L'Etat avait-il le droit d'interdire en juillet 2011 la fracturation hydraulique pour fermer la porte aux gaz de schiste? Le Conseil constitutionnel devrait bientôt être saisi de cette question explosive qui oppose les défenseurs de l'environnement aux pétroliers.
Le rapporteur public du Conseil d'État a recommandé mercredi le renvoi au Conseil constitutionnel d'une question prioritaire de constitutionnalité (QPC) de la compagnie pétrolière américaine Schuepbach, dont deux permis de prospection avaient été annulés fin 2011 parce qu'elle souhaitait utiliser la fracturation hydraulique.
La décision du Conseil d'Etat, qui suit le plus souvent les avis du rapporteur, est attendue d'ici deux semaines en principe.
En juillet 2011, au terme de plusieurs mois de mobilisation notamment dans le sud de la France, le Parlement avait voté une loi interdisant la seule technique permettant actuellement d'exploiter les gaz de schiste, en raison des risques qu'elle présente pour l'environnement. Une interdiction confirmée ensuite par le président François Hollande.
Le rapporteur public du Conseil d'Etat, Suzanne von Coester, a retenu mercredi le caractère nouveau de la demande de la compagnie américaine.
C'est en effet la première fois que la question est posée à la justice: la loi du 13 juillet 2011 interdisant la fracturation n'était pas passée devant le Conseil Constitutionnel et la QPC de Schuepbach est la première sur le sujet à remonter jusqu'au Conseil d'Etat. L'entreprise texane conteste une application trop stricte, et donc inappropriée, du principe de précaution.
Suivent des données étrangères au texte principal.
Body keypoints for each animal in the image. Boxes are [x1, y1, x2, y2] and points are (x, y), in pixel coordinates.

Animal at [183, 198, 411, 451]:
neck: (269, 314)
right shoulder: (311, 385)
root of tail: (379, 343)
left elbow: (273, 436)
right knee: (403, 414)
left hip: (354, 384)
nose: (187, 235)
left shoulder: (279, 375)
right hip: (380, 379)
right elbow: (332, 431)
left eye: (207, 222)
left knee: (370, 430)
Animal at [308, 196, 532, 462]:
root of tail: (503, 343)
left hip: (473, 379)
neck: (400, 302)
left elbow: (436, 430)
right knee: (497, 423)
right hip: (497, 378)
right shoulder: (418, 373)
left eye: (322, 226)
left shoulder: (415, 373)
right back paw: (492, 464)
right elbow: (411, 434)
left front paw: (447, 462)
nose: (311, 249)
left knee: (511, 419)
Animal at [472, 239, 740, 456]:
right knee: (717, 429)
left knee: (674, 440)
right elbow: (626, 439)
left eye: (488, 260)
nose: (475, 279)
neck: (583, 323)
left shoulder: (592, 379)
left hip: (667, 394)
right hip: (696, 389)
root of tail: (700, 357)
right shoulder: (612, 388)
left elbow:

Le rapporteur a souligné que la question se posait: "on peut se demander s'il ne s'agit pas dans ce cas, lorsque les autorités publiques ont pris des mesures jugées trop restrictives, d'une fausse application plutôt que d'une méconnaissance du principe de précaution", a-t-elle dit lors de l'audience.
Elle a notamment cité les arguments évoquant une "absence d'évaluation des risques" de cette technique consistant à fissurer la roche riche en hydrocarbures en injectant un mélange d'eau, de sables et de produits chimiques dans le sous-sol.
"Guérilla juridique"
La requête fait suite à l'annulation, à la suite du vote de la loi de 2011, de deux permis détenus par Schuepbach --dits de "Nant" et "Villeneuve de Berg". Un autre permis ("Montélimar"), détenu par Total, avait également été annulé.
Ces trois permis d'exploration couvraient une surface de plus de 9.600 kilomètres carrés répartis sur sept départements du sud de la France: l'Ardèche, la Drôme, le Vaucluse, le Gard, l'Hérault, l'Aveyron et la Lozère.
Si la question est bien renvoyée au Conseil constitutionnel, celui-ci devra se prononcer sous trois mois sur la légalité de la mesure principale contre l'exploitation des gaz de schiste en France.
"Le lobby des gaz de schiste n'obtiendra pas par une guérilla juridique ce que la mobilisation citoyenne a empêché", a toutefois déjà prévenu la ministre de l'Ecologie et de l'Energie Delphine Batho.
"Le bien fondé de la loi n'est pas mis en cause par le rapporteur du Conseil d'Etat", a-t-elle estimé. Si la loi devait toutefois être remise en cause, "il n'y aurait aucun problème pour adapter le texte, puisque la position du président de la République et du gouvernement ne changera pas", a-t-elle assuré à l'AFP.
S'inquiétant de voir "le climat encore laissé sur la touche", des ONG (dont Greenpeace, Fondation Nicolas Hulot, Réseau action climat, Attac, Les Amis de la Terre) ont insisté pour leur part sur la nécessité que la loi de 2011 "soit confirmée en tant que garde-fou à l’exploitation des ressources fossiles non conventionnelles".
La France serait l'un des pays d'Europe disposant des plus grandes réserves de gaz et de pétrole de schiste. Mais ces hydrocarbures, qui ont bouleversé la donne énergétique aux Etats-Unis, ne sont pas forcément "la recette miracle" en Europe en raison de conditions d'exploitation différentes de celles de l'Amérique du nord, avait souligné début juin à Paris la commissaire européenne en charge du climat, Connie Hedegaard.